DIRECTIVE.
Can you copy every line of the material below word for word, leaving out the pictures?

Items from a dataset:
•••

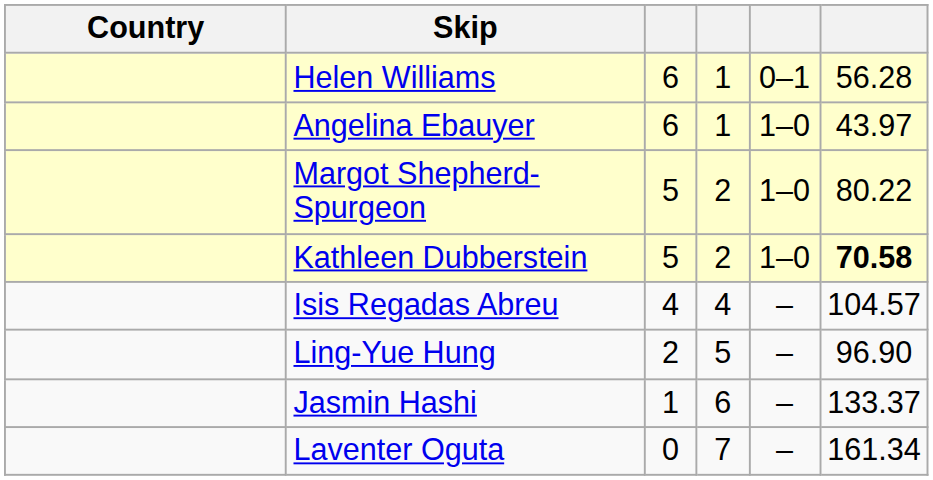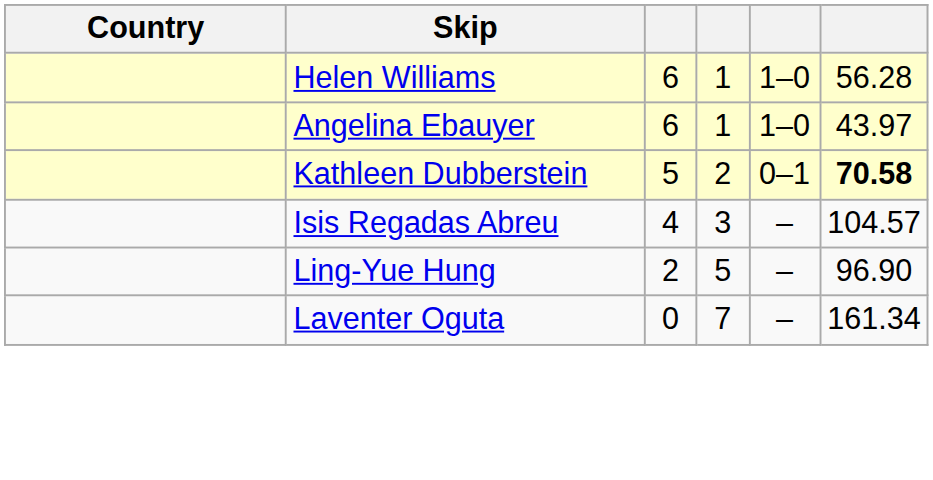Helen Williams | column 5: 0–1 -> 1–0
- row: Margot Shepherd-Spurgeon | 5 | 2 | 1–0 | 80.22
Kathleen Dubberstein | column 5: 1–0 -> 0–1
Isis Regadas Abreu | column 4: 4 -> 3
- row: Jasmin Hashi | 1 | 6 | – | 133.37
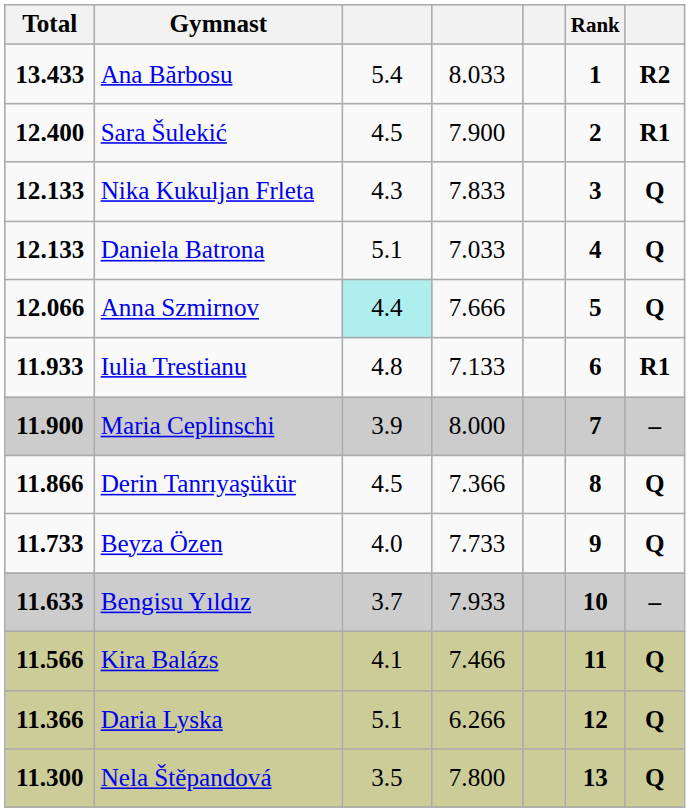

•••

WRITTEN RESPONSE.
Helen Williams | column 5: 0–1 -> 1–0
- row: Margot Shepherd-Spurgeon | 5 | 2 | 1–0 | 80.22
Kathleen Dubberstein | column 5: 1–0 -> 0–1
Isis Regadas Abreu | column 4: 4 -> 3
- row: Jasmin Hashi | 1 | 6 | – | 133.37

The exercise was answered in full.